In some cases, a truncated collagen as described herein may comprise an N-terminal truncation at any amino acid position between amino acid positions 1 and 101; between amino acid positions 1 and 106; between amino acid positions 1 and 111; between amino acid positions 1 and 116; between amino acid positions 1 and 121; or between amino acid positions 1 and 126 of SEQ ID NO: 32. In some cases, a truncated collagen as described herein may comprise a C-terminal truncation at any amino acid position between amino acid positions 276 and 1366; between amino acid positions 281 and 1366; between amino acid positions 286 and 1366; between amino acid positions 291 and 1366; between amino acid positions 296 and 1366; between amino acid positions 301 and 1366; or between amino acid positions 306 and 1366 of SEQ ID NO: 32. In some cases, a truncated collagen as described herein may comprise both an N-terminal truncation and a C-terminal truncation. For example, a truncated collagen as described herein may comprise an N-terminal truncation at any amino acid position between amino acid positions 1 and 101; between amino acid positions 1 and 106; between amino acid positions 1 and 111; between amino acid positions 1 and 116; between amino acid positions 1 and 121; or between amino acid positions 1 and 126 of SEQ ID NO: 32; and a C-terminal truncation at any amino acid position between amino acid positions 276 and 1366; between amino acid positions 281 and 1366; between amino acid positions 286 and 1366; between amino acid positions 291 and 1366; between amino acid positions 296 and 1366; between amino acid positions 301 and 1366; or between amino acid positions 306 and 1366 of SEQ ID NO: 32. In a specific embodiment, a truncated collagen as provided herein may comprise an N-terminal truncation at amino acid position 111 of SEQ ID NO: 32; and a C-terminal truncation at amino acid position 291 of SEQ ID NO: 32.
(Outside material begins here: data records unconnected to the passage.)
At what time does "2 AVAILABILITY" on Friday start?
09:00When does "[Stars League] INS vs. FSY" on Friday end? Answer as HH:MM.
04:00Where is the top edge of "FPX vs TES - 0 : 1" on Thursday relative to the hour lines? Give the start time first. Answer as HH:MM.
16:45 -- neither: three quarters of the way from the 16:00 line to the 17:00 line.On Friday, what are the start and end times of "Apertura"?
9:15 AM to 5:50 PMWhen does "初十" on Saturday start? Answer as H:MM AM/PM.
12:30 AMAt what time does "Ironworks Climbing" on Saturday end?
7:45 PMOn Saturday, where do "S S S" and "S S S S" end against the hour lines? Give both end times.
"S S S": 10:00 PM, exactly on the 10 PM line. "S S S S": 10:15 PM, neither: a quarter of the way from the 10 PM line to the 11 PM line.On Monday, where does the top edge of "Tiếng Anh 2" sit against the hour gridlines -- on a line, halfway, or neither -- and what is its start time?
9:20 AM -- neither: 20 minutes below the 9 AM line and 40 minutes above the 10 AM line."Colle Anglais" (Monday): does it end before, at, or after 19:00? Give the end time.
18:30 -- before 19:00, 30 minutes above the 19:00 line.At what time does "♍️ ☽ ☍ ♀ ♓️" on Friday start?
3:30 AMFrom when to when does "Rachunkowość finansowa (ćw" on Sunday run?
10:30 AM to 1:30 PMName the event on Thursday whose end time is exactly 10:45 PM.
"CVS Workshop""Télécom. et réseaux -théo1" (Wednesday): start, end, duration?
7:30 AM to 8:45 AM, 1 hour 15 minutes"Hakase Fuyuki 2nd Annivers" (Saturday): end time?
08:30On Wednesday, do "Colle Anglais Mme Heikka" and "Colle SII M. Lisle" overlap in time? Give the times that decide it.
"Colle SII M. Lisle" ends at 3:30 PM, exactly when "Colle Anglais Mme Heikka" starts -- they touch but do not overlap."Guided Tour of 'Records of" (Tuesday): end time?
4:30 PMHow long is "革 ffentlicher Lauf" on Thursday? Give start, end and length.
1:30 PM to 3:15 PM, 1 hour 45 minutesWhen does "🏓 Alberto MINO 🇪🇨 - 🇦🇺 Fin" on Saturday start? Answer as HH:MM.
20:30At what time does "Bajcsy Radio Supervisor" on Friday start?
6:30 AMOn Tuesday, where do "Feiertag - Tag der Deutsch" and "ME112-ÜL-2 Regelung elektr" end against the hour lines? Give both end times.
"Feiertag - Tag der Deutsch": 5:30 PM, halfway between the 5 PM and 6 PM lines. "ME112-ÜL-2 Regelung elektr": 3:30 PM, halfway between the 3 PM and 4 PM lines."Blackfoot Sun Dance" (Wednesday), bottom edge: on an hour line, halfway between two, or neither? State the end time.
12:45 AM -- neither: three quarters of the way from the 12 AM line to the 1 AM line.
In some cases, a truncated collagen as described herein may comprise an internal truncation at any amino acid position between amino acid positions 16 and 240; between amino acid positions 16 and 245; between amino acid positions 16 and 250; between amino acid positions 16 and 255; between amino acid positions 16 and 260; between amino acid positions 16 and 265; between amino acid positions 6 and 255; between amino acid positions 11 and 255; between amino acid positions 21 and 255; between amino acid positions 26 and 255; between amino acid positions 31 and 255; between amino acid positions 21 and 250; between amino acid positions 21 and 245; between amino acid positions 26 and 250; between amino acid positions 26 and 245; between amino acid positions 31 and 250; or between amino acid positions 31 and 245 of SEQ ID NO: 33. In a specific embodiment, a truncated collagen as described herein may comprise an internal truncation at amino acid positions 16 and 255 of SEQ ID NO: 33.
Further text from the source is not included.